Given records:
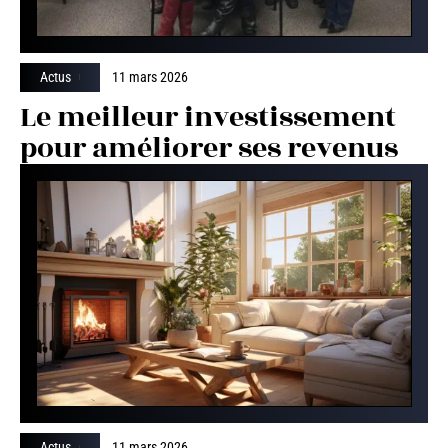
Actus
11 mars 2026
Le meilleur investissement
pour améliorer ses revenus
Actus
11 mars 2026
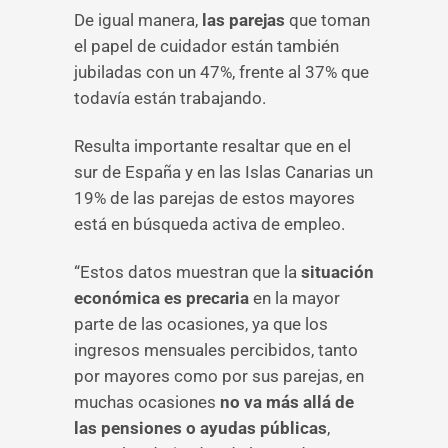
De igual manera,
las parejas
que toman
el papel de cuidador están también
jubiladas con un 47%, frente al 37% que
todavía están trabajando.
Resulta importante resaltar que en el
sur de España y en las Islas Canarias un
19% de las parejas de estos mayores
está en búsqueda activa de empleo.
“Estos datos muestran que la
situación
económica es
precaria
en la mayor
parte de las ocasiones, ya que los
ingresos mensuales percibidos, tanto
por mayores como por sus parejas, en
muchas ocasiones
no va más allá de
las pensiones o ayudas públicas
,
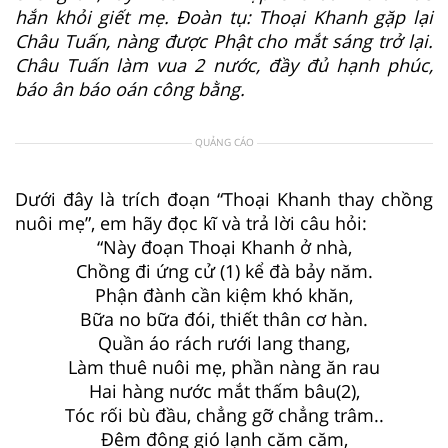
hắn khỏi giết mẹ. Đoàn tụ: Thoại Khanh gặp lại
Châu Tuấn, nàng được Phật cho mắt sáng trở lại.
Châu Tuấn làm vua 2 nước, đầy đủ hạnh phúc,
báo ân báo oán công bằng.
QUẢNG CÁO
Dưới đây là trích đoạn “Thoại Khanh thay chồng
nuôi mẹ”, em hãy đọc kĩ và trả lời câu hỏi:
“Này đoạn Thoại Khanh ở nhà,
Chồng đi ứng cử (1) kể đà bảy năm.
Phận đành cần kiệm khó khăn,
Bữa no bữa đói, thiết thân cơ hàn.
Quần áo rách rưới lang thang,
Làm thuê nuôi mẹ, phần nàng ăn rau
Hai hàng nước mắt thấm bâu(2),
Tóc rối bù đầu, chẳng gỡ chẳng trâm..
Đêm đông gió lạnh căm căm,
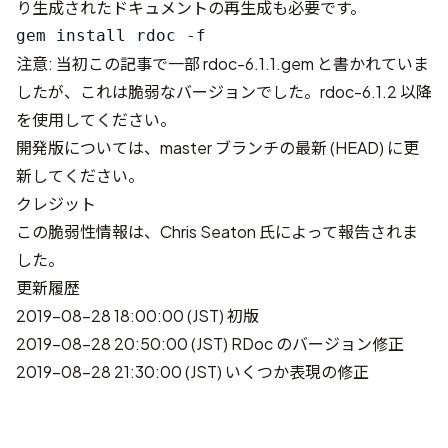
り生成されたドキュメントの再生成も必要です。
注意: 当初この記事で一部 rdoc-6.1.1.gem と書かれていま
したが、これは脆弱なバージョンでした。rdoc-6.1.2 以降
を使用してください。
開発版については、master ブランチの最新 (HEAD) に更
新してください。
クレジット
この脆弱性情報は、
Chris Seaton
氏によって報告されま
した。
更新履歴
2019-08-28 18:00:00 (JST) 初版
2019-08-28 20:50:00 (JST) RDoc のバージョン修正
2019-08-28 21:30:00 (JST) いくつか表現の修正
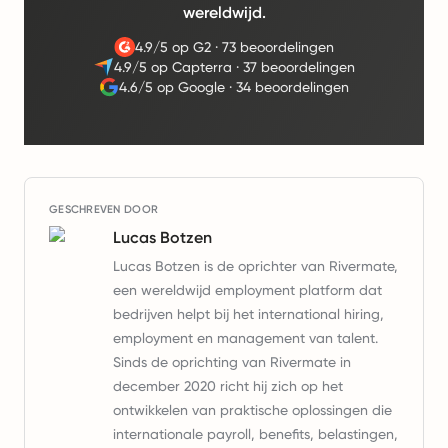
wereldwijd.
4.9/5 op G2
·
73 beoordelingen
4.9/5 op Capterra
·
37 beoordelingen
4.6/5 op Google
·
34 beoordelingen
GESCHREVEN DOOR
Lucas Botzen
Lucas Botzen is de oprichter van Rivermate,
een wereldwijd employment platform dat
bedrijven helpt bij het international hiring,
employment en management van talent.
Sinds de oprichting van Rivermate in
december 2020 richt hij zich op het
ontwikkelen van praktische oplossingen die
internationale payroll, benefits, belastingen,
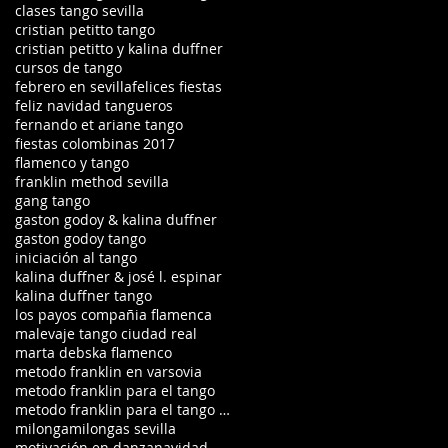
clases tango sevilla
cristian petitto tango
cristian petitto y kalina duffner
cursos de tango
febrero en sevilla
felices fiestas
feliz navidad tangueros
fernando et ariane tango
fiestas colombinas 2017
flamenco y tango
franklin method sevilla
gang tango
gaston godoy & kalina duffner
gaston godoy tango
iniciación al tango
kalina duffner & josé l. espinar
kalina duffner tango
los payos compañia flamenca
malevaje tango ciudad real
marta debska flamenco
metodo franklin en varsovia
metodo franklin para el tango
metodo franklin para el tango en ciudad real
milonga
milongas sevilla
motivación en danza
navidad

Task prompt: Once you have counted the lines above that contain "fiestas", give that number alone.

Completed exercise: 2